Refah devleti, ulusal hükümetin vatandaşlarının ekonomik ve sosyal refahının korunması ve geliştirilmesinde kilit rol oynadığı bir tür yönetim anlamına gelir. Refah devleti, fırsat eşitliği, refahın eşit dağılımı ve iyi bir yaşamın asgari hükümlerinden yararlanamayanlar için kamu sorumluluğuna dayanır. Sosyal Güvenlik, federal olarak zorunlu işsizlik sigortası programları ve çalışamayan kişilere yapılan refah ödemeleri, refah devletine örnektir.
Modern ülkelerin çoğu, refah devleti olarak kabul edilen şeylerin bazı unsurlarını uygular. Bununla birlikte, terim sık sık aşağılayıcı bir anlamda, söz konusu hükümetin aklın ötesinde teşvikler yarattığı ve işsiz bir kişinin refah ödemeleri konusunda mücadele eden bir işçiden daha fazla kazanç elde ettiği bir durumu tanımlamak için sıklıkla kullanılmaktadır. Refah devleti bazen yetişkinlerin çocuk gibi kodlandığı ve muamele edildiği bir "dadı devleti" olarak eleştirilir.
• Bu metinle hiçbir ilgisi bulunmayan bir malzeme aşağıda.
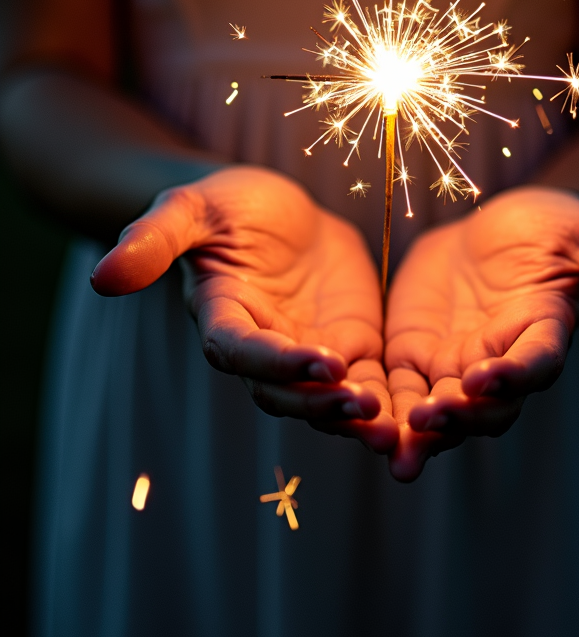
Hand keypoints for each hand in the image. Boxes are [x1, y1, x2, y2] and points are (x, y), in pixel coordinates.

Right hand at [91, 167, 397, 451]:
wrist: (275, 209)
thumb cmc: (224, 205)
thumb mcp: (188, 210)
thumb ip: (152, 241)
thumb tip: (99, 277)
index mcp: (224, 321)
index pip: (244, 352)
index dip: (279, 361)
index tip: (320, 361)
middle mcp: (265, 350)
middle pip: (290, 392)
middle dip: (325, 405)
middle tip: (366, 411)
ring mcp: (309, 353)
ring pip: (331, 400)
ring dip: (361, 420)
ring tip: (399, 430)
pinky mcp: (350, 347)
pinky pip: (369, 382)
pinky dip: (391, 402)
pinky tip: (421, 412)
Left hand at [384, 186, 578, 479]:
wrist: (499, 223)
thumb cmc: (555, 225)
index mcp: (544, 334)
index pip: (535, 364)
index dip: (514, 375)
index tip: (486, 377)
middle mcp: (501, 361)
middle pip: (482, 405)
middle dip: (457, 416)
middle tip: (428, 420)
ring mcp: (455, 362)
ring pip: (435, 409)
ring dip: (414, 429)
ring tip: (390, 445)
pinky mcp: (415, 354)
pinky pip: (395, 388)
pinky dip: (379, 406)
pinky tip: (352, 417)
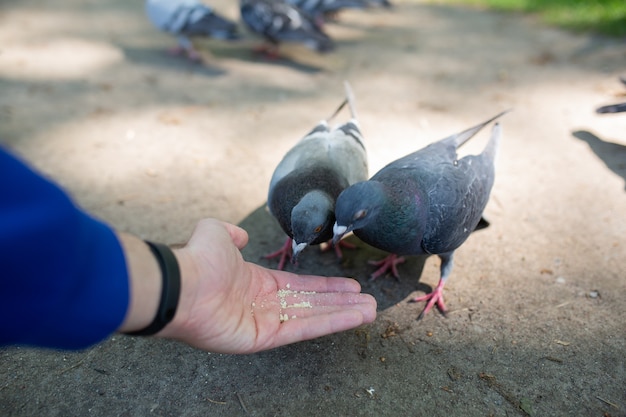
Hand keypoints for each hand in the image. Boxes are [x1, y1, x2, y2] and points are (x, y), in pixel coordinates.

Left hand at [158, 219, 376, 352]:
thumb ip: (231, 232)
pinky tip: (354, 317)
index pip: (301, 286)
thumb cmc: (199, 259)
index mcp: (258, 283)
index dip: (327, 286)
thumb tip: (241, 236)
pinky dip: (330, 323)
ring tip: (370, 311)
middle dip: (341, 302)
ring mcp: (266, 323)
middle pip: (313, 303)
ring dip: (343, 314)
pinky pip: (303, 329)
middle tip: (369, 302)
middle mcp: (266, 304)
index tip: (351, 286)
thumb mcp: (216, 232)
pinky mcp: (265, 338)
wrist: (183, 283)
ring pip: (313, 317)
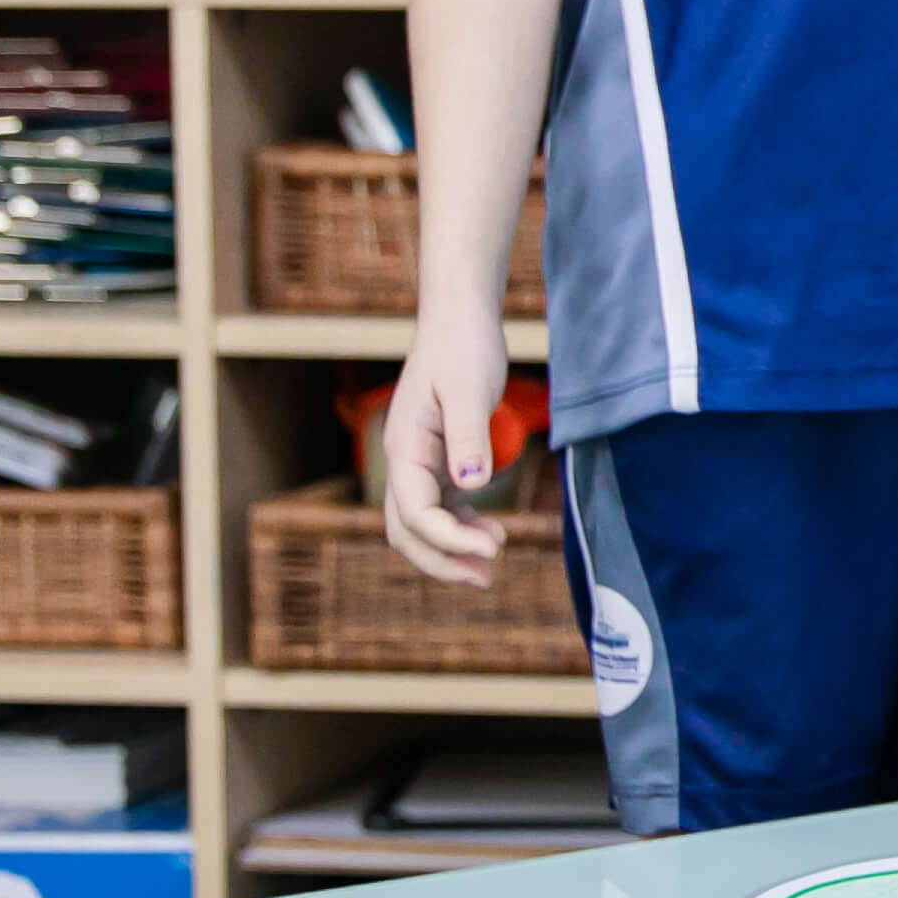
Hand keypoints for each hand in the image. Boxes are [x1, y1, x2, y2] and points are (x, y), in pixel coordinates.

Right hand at [379, 315, 512, 584]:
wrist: (460, 320)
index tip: (494, 548)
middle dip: (442, 560)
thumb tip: (471, 484)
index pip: (415, 513)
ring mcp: (418, 463)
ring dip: (450, 549)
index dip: (449, 539)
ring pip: (420, 525)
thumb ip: (469, 435)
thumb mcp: (469, 388)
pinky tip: (490, 532)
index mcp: (404, 448)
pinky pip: (438, 508)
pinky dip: (459, 528)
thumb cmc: (463, 348)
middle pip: (407, 531)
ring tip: (492, 562)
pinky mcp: (438, 460)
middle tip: (487, 577)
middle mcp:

Refah Devletini Parçalamak
Refah devleti alay konusu haline geldi. Bu sistem altında vatandaşlarının refahı devletin sorumluluğundadır. Bazı ülkeler bunu işsizlik yardımları ve temel düzeyde refah ödemeleri sunmak anlamına gelirken, diğerleri evrensel sağlık hizmetleri, serbest yüksek okul vb. Çoğu ülke, en gelişmiş ülkeler arasında sınırlı sayıda refah durumu olan bir refah devleti faaliyet yelpazesine düşmesine rağmen, bu terim konuşmada ortaya çıktığında çok fazla yüklü retorik var. Bunların çoğu refah devletinin tarihine borçludur.
Refah Devleti Tarihi
Vatandaşlara adil muamele ve yoksullar için devlet tarafından sağlanan bir yaşam standardı Roma İmparatorluğu'ndan daha eskilere rağmen, bu kavramın tarihsel yükselişini ve düşüşünü en iyi gösteren modern refah devletleri İngiltere ve ABD'dir. 1940'lardan 1970'lere kadar, Beveridge Raporunu temel alan İngiltere'deki refah devleti tutuldu ve bir zamanlar hayır kurumları, sendikalar ve kilise tarafından sağlanan hizmetlerin yerini almak için hükümette bir büyümeye yol açtı. ABD'de refah devletinin temelleri Büyük Buhran'dan ve bu dönemde yoksullar ve çalışan yoksullar tarafından ödenen muazzam fiyattan büyüdü.
İngiltere'nin sistemi 1980'lerde Margaret Thatcher'ın bazı muhalefetine rağmen büyüdü ve bugün hala çok kötü bir şekilde korunmasını önlemek için yeniden yapılanma ve ayarlamalara ihtiyaç duymasına rağmen. ABD, Almanya ya da Danimarka gibi bir yerde, İngiltere'nin büyüklüğüne asla gitmedi ve Ronald Reagan, küçülen hükümette Thatcher'dan çok daha başarılı oldu. Birçok insan, refah devletinin bir bütün olarak bir ulus için iyi ya da kötü olup olmadığına dair sonuçlar çıkarmak için geliştiği ve geliştiği dönemlerde ABD ve İngiltere'nin farklı ekonomik büyüme oranlarına bakar.
Hükümetin bir programı sunmak için nadiren en uygun maliyetli ajan olduğu doğru olmakla birlikte, hükümetin başka bir gündemin parçası olarak buna gerek kalmadan tüm vatandaşlarına potansiyel olarak bakabilecek tek kuruluş olduğu da doğrudur. Bir refah devleti yürütmek güçlüklerle doludur, ancak nüfusun büyük alanlarının kişisel durumlarını iyileştirmek için yiyecek, eğitim ve bakımı elde etmek için mücadele ettiği bir ulus işletmek de zordur.